*WHAT IS REQUIRED:* Copy exactly, and only, the lines between the start of the entries below and the line containing "html: <div> <a>Home</a><span>→</span><a>Knowledgebase", both inclusive. Omit pictures.

*SOURCE MATERIAL:*

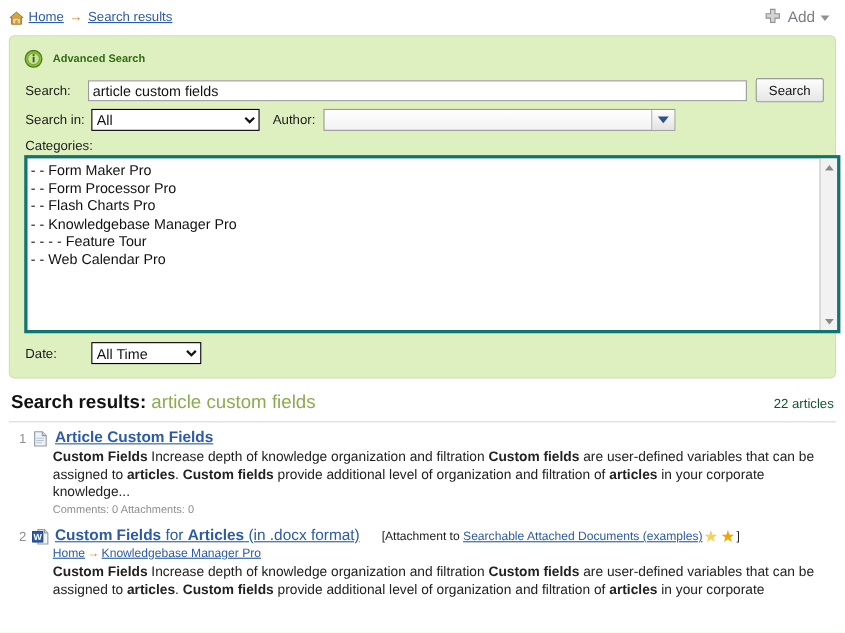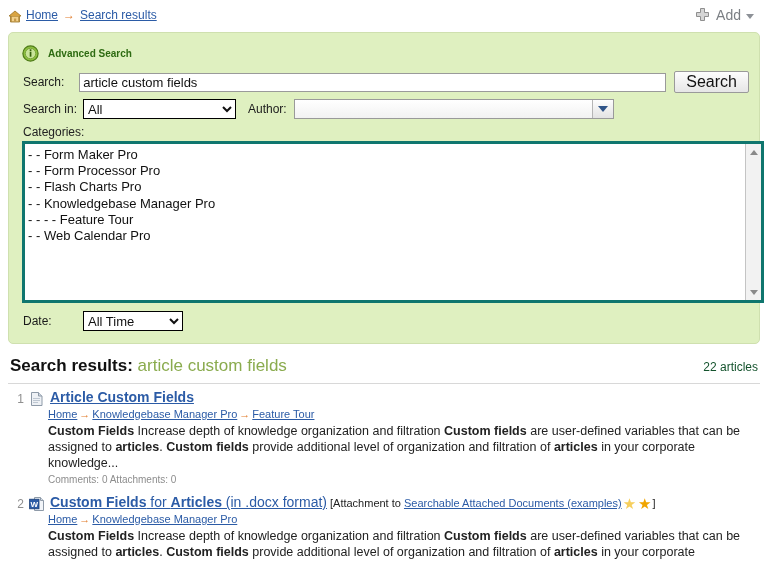"Search" .btn-search { font-size: 16px -> 12px }
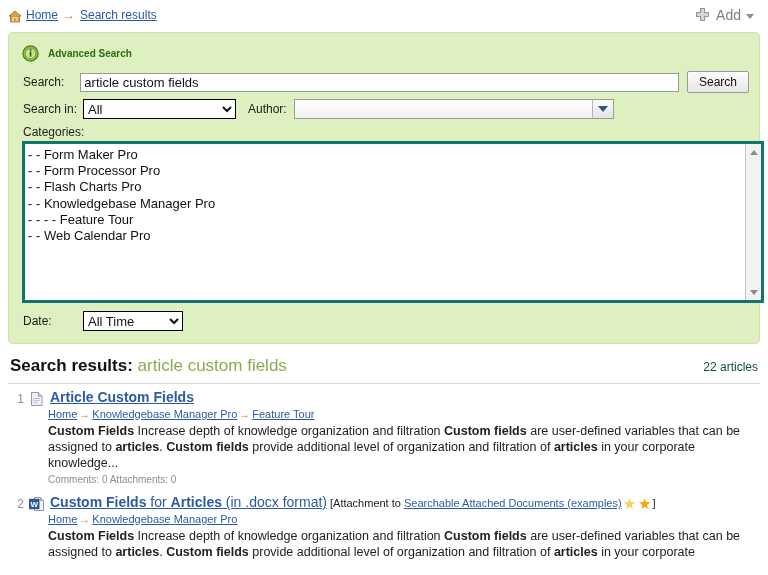"Home → Knowledgebase Manager Pro →" div.res-crumb { html: <div> <a>Home</a><span>→</span><a>Knowledgebase Manager Pro</a><span>→</span><a>Feature Tour</a> </div> -> none }
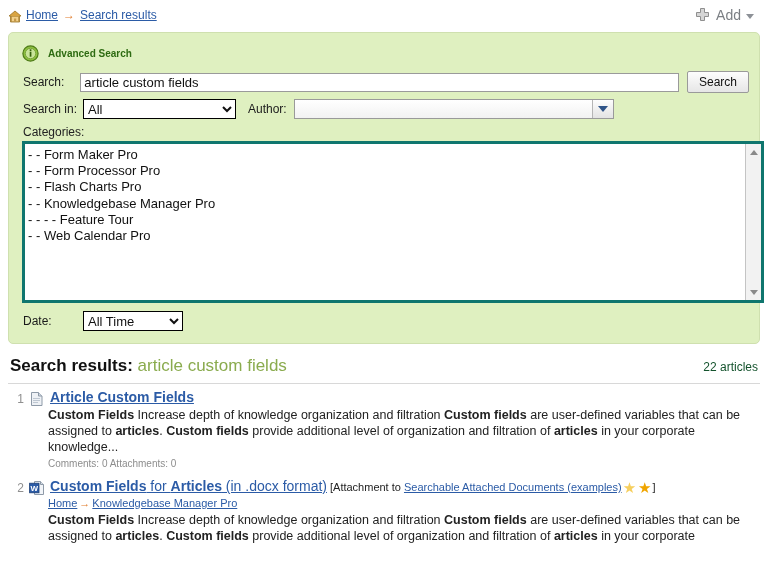"[Attachment to Searchable Attached" .res-attach { margin-left: 3px -> 20px }
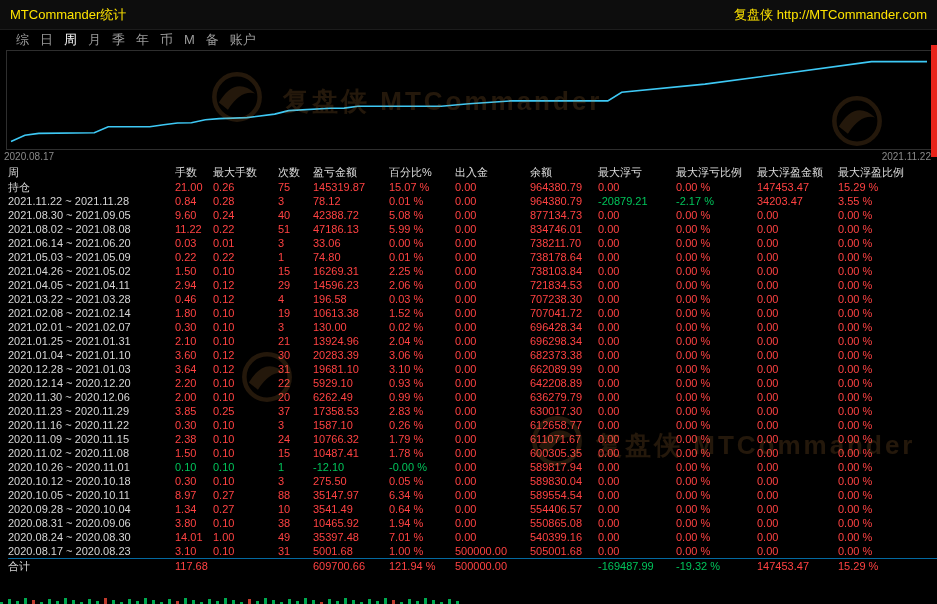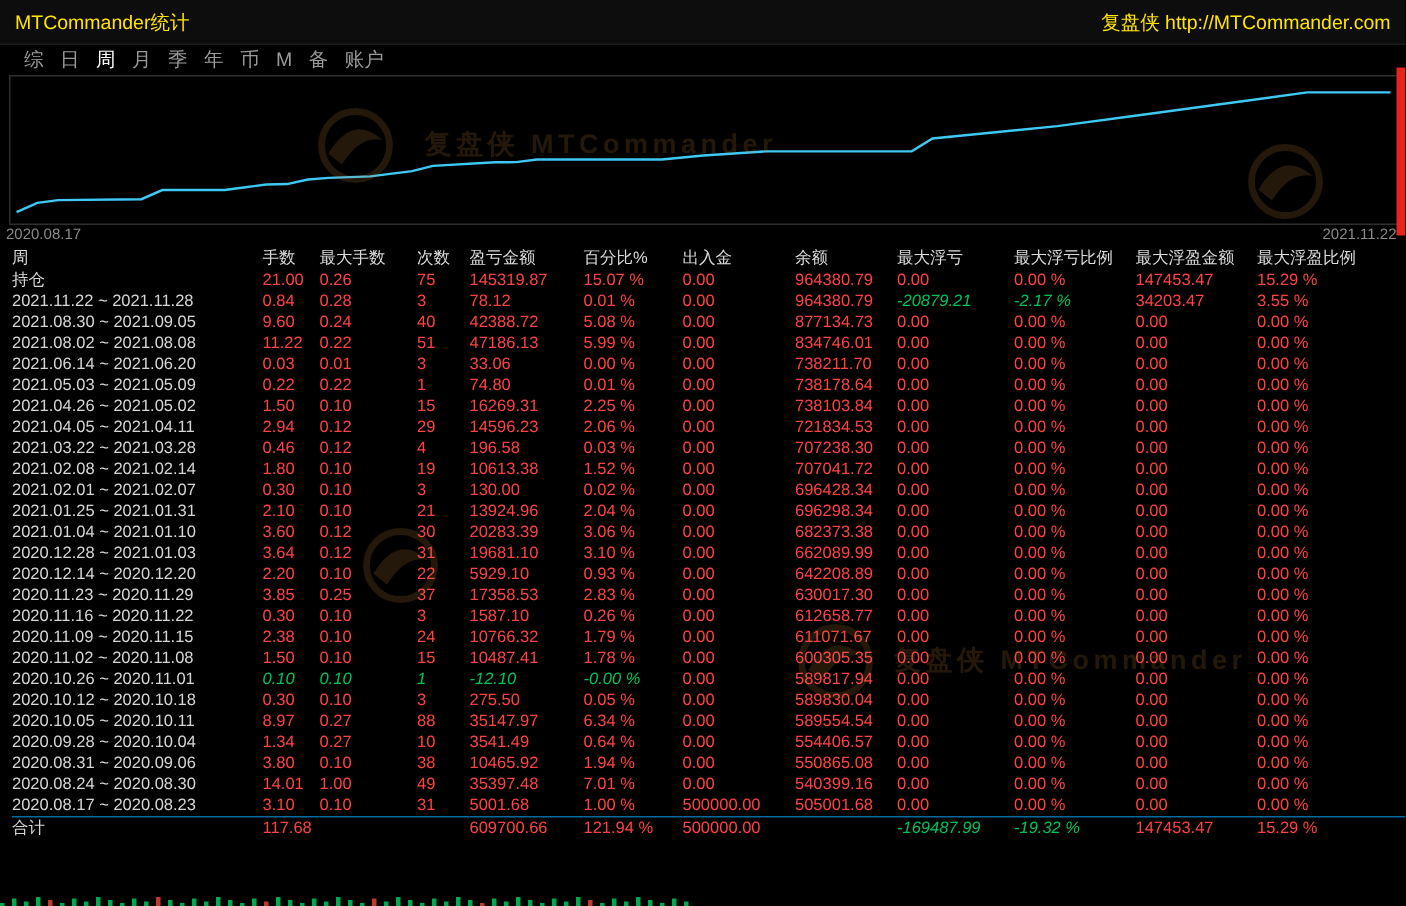"复盘侠 MTCommander" .wm-text { font-size: 18px -> 26px }
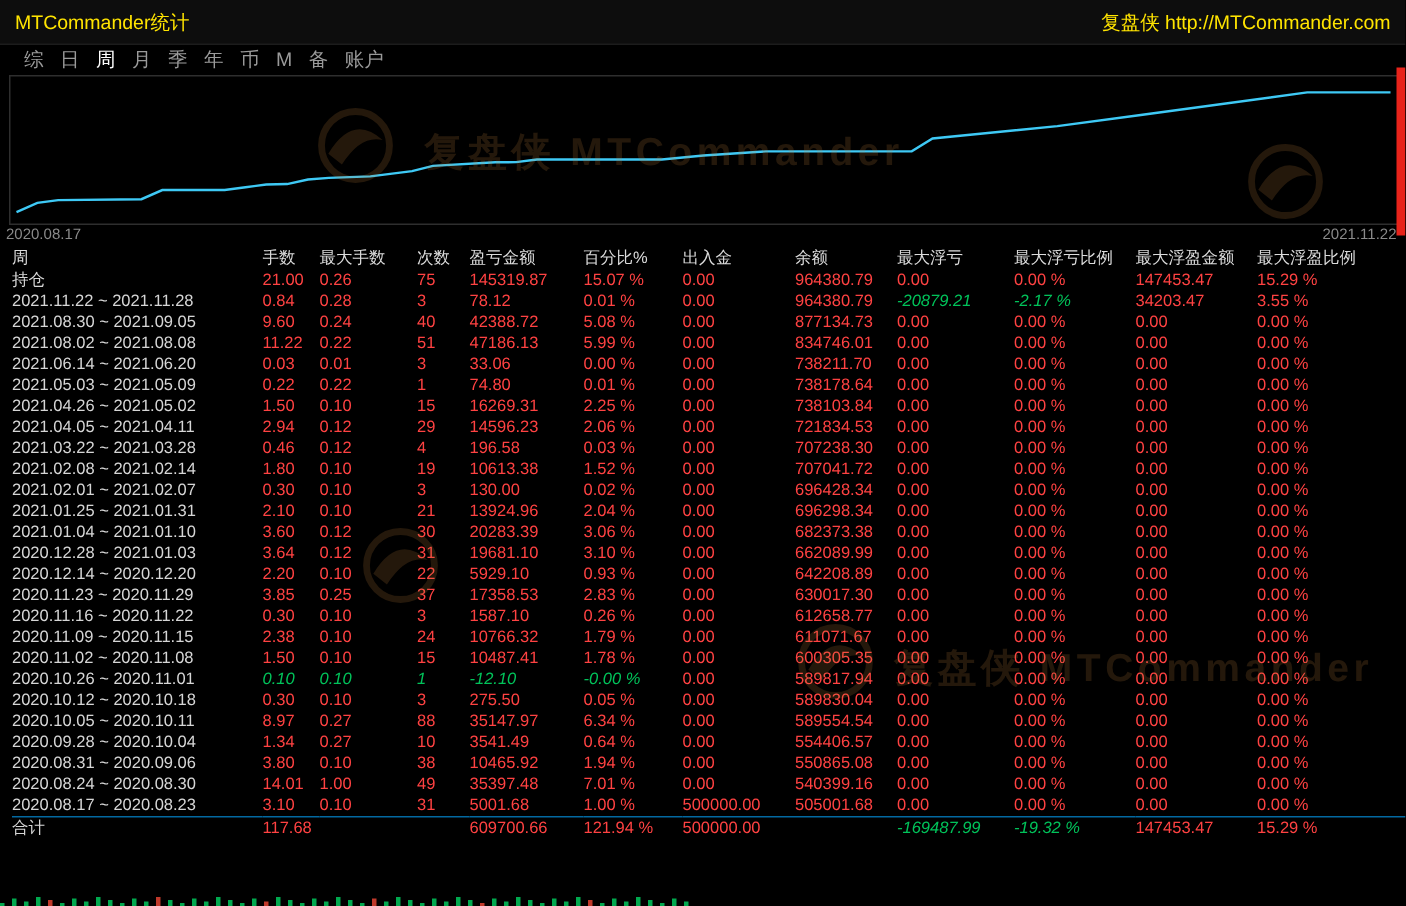"-20879.21" td.g { font-style: italic -> none }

*RESPONSE AREA:*
"Search" .btn-search { font-size: 16px -> 12px }
"Home → Knowledgebase Manager Pro →" div.res-crumb { html: <div> <a>Home</a><span>→</span><a>Knowledgebase Manager Pro</a><span>→</span><a>Feature Tour</a> </div> -> none }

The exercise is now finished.